SANT’ANGELO IN VADO – Un successo inaspettato sia per gli organizzatori che per gli addetti ai lavori: il presidente uscente dell’Admo Marche Vitangelo Paciotti, visibilmente emozionato, non riusciva a credere ai suoi occhi, guardando la fila di giovani che attendeva il proprio turno per tipizzarsi.

I tipizzati di Sant'Angelo in Vado

I tipizzati di Sant’Angelo in Vado

A fine giornata il numero record è di 134 nuovi tipizzati, primo passo per i donatori di midollo, ognuno di loro una speranza per i malati che necessitano una donazione di midollo. “Un numero fuori dal comune, questo è da Guinness dei primati – afferma Piero Prosperi, responsabile e fondatore del ADMO Marche – Portare in piazza un numero così grande di persone è stupefacente, faccio i miei complimenti agli organizzatori che hanno realizzato tutto questo”.

Con la quota di 134 Sant’Angelo in Vado, cittadina di appena 4.000 abitanti è quarta in Italia in riferimento ai risultati della campagna “Ehi tu hai midollo” edizione 2012, dopo città molto più grandi come Genova, Torino e Pinerolo: “Abbiamo nella nostra regione 20 sezioni ma quello che manca è l’informazione, per questo eventi di questo tipo diventano fondamentali”.

I due giorni hanno visto una grande partecipazione di pubblico sin dal convegno “Che tipo sei?” che ha fatto registrare il pienone a Teatro Zuccari e si è rivelato molto toccante per tutti i partecipanti. Durante gli interventi si sono alternati momenti scientifici e toccanti testimonianze, ma non sono mancati momenti di sano umorismo con la coppia comica Bicio e Boni. La serata è stata all’insegna della musica col concerto in piazza Umberto I della Bottega del Rumore Nobile.

La domenica coi volontari appena arrivati si sono presentati subito i primi curiosi che, grazie alla professionalità dello staff di Associazione culturale Gianluabbracciatutti, ADMO, AVIS, CRI e alla simpatica spinta dei clown Vip Ciofega, hanno finito per essere i primi tipizzati di giornata. Col passare delle ore un numero sempre crescente di persone passava per l’ambulanza dove il personale medico effettuava loro il prelievo e già verso le 17 si poteva brindare al centesimo tipizzato.

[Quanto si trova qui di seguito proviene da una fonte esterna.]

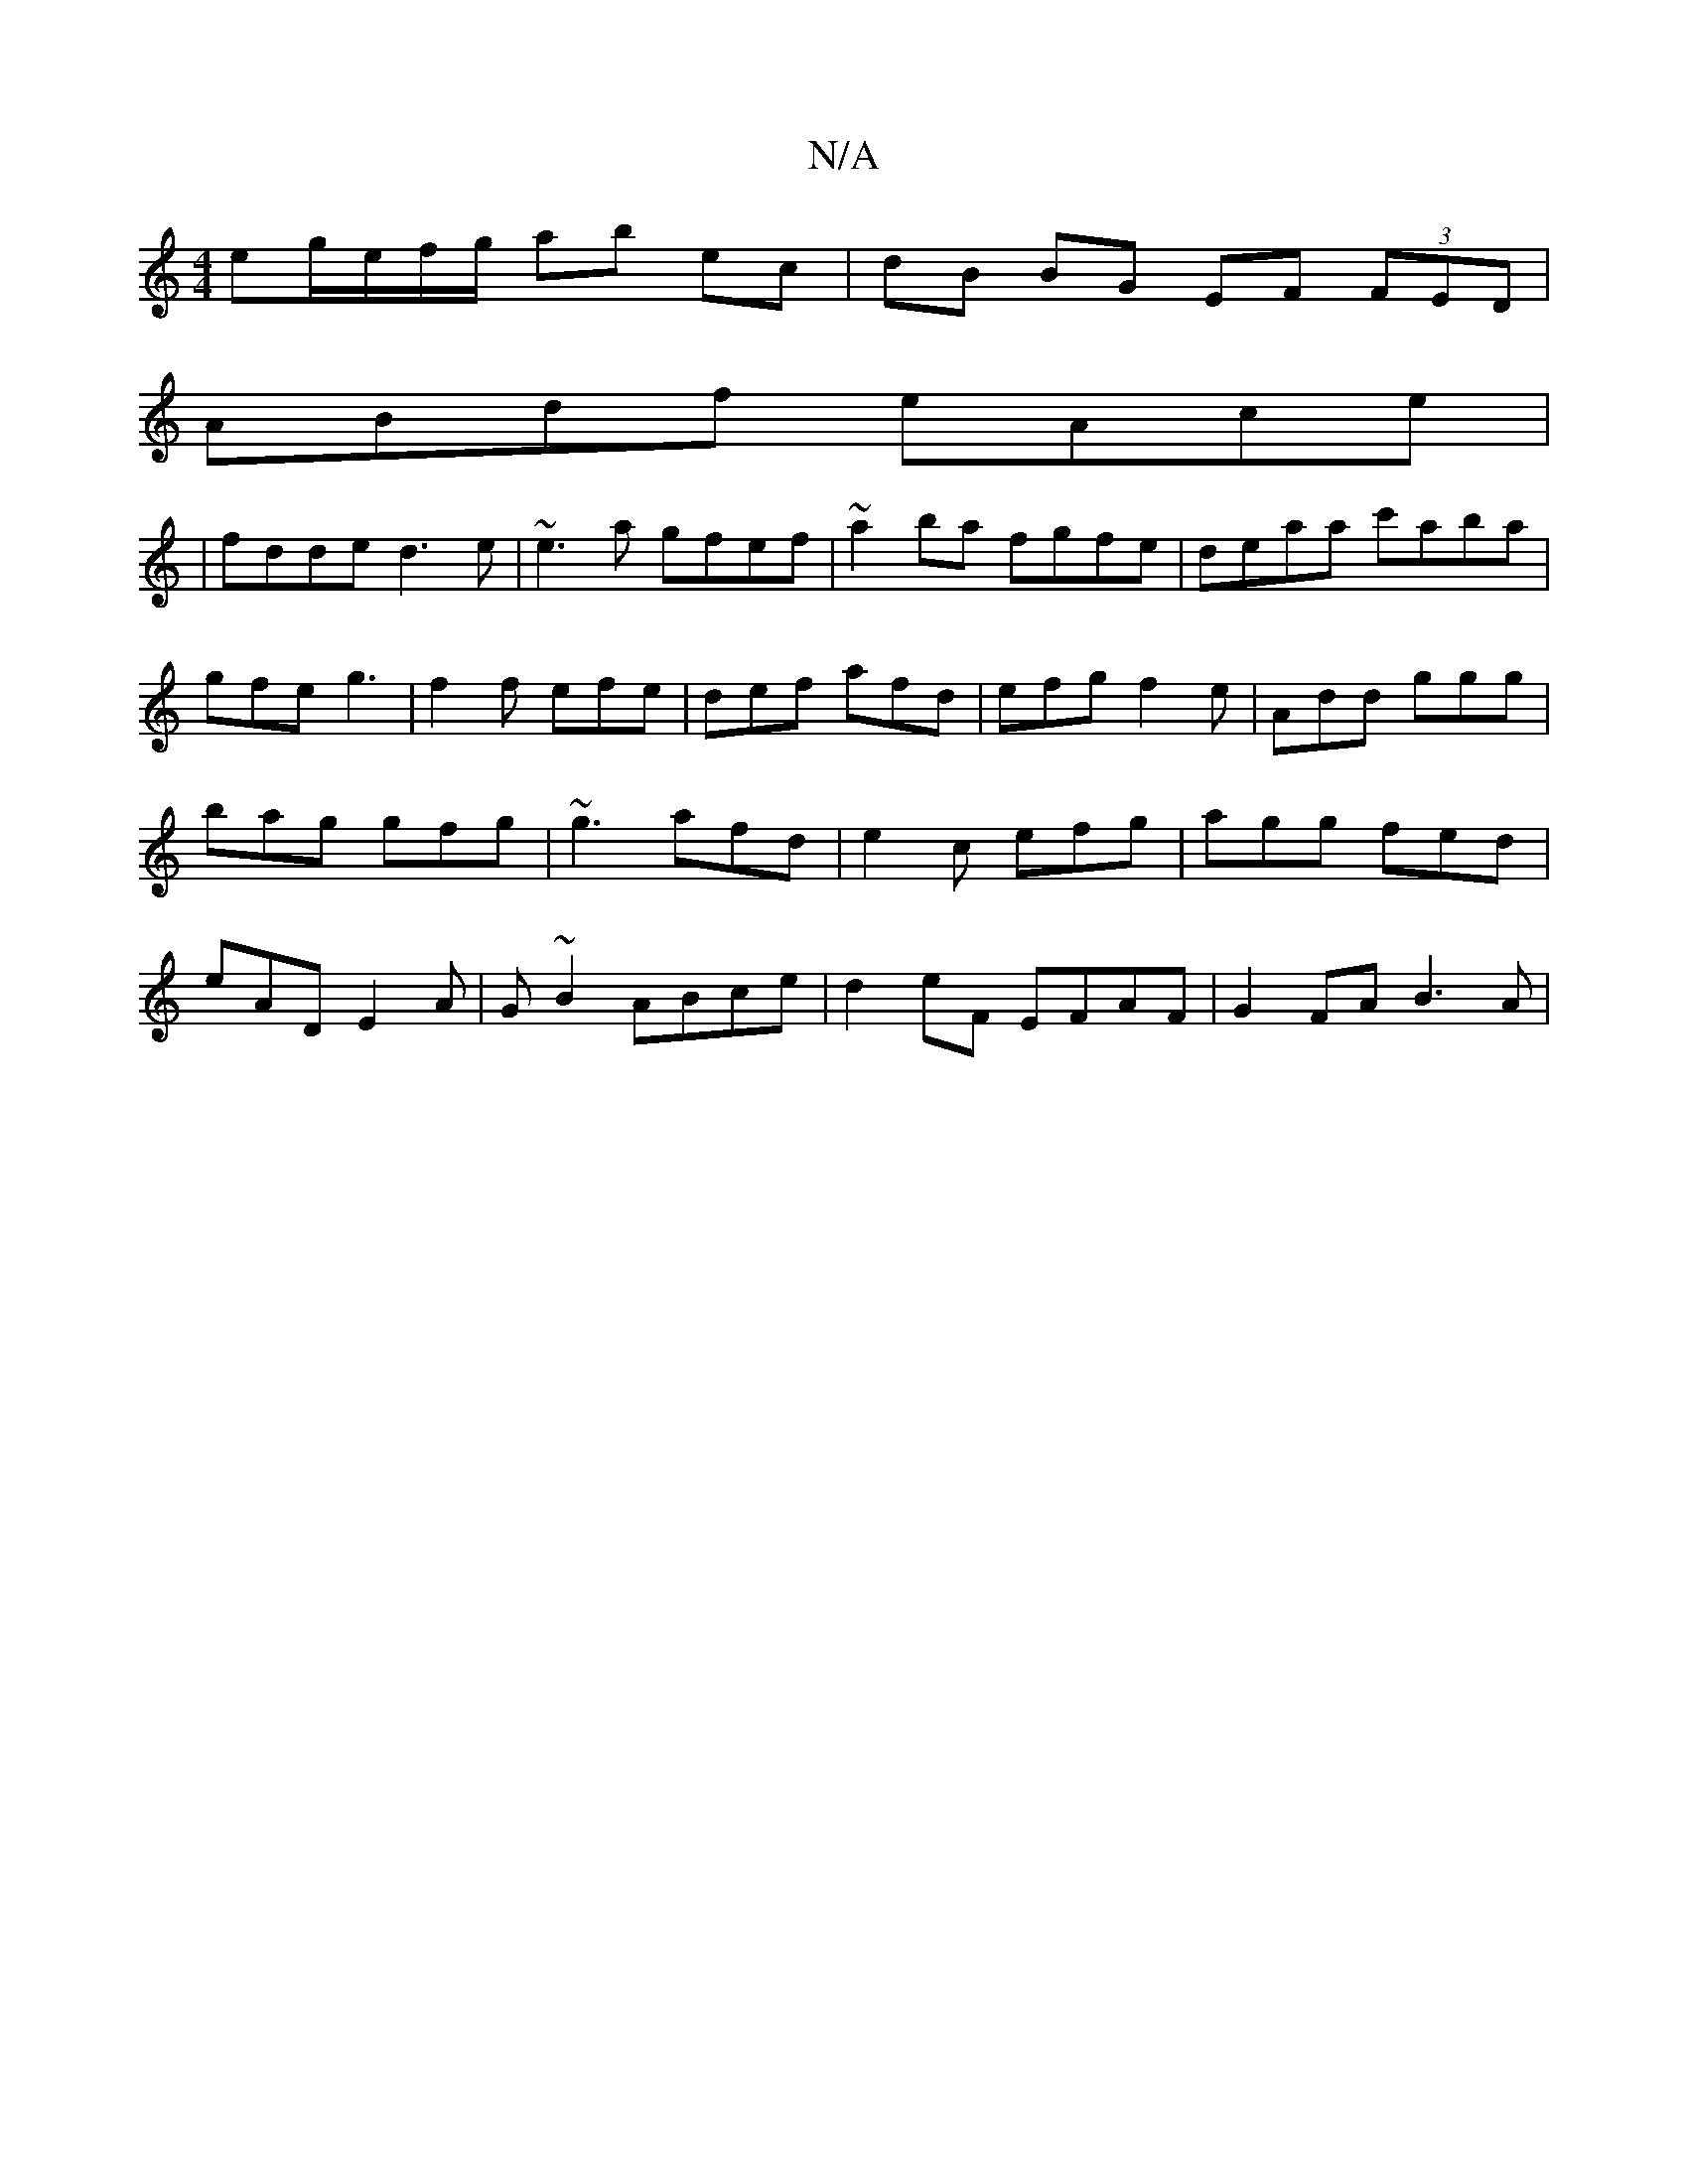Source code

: X:1
T:N/A
M:4/4
R:N/A
K:Cmajor
3eg/e/f/g/ ab ec | dB BG EF (3FED|
ABdf eAce|
|fdde d3e|~e3a gfef|~a2ba fgfe|deaa c'aba|gfe g3|f2f efe|def afd|efg f2e|Add ggg|bag gfg|~g3 afd |e2c efg |agg fed|eAD E2A|G~B2 ABce|d2eF EFAF|G2FA B3A|(3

Nel frattempo impazzava il torneo di biliardino con 32 coppie maschili e 16 femminili, e i cavalli del ranch Amati portavano in sella tanti bambini e anche qualche adulto.
Il conto si chiude a quota 134 tipizzazioni, un piccolo gesto di ognuno, nel ricordo di Gianluca, che permette di dare speranza alle persone malate e che necessitano di una donazione di midollo, un passo necessario per trovare donatori compatibili che con questo piccolo gesto possono addirittura salvare una vita.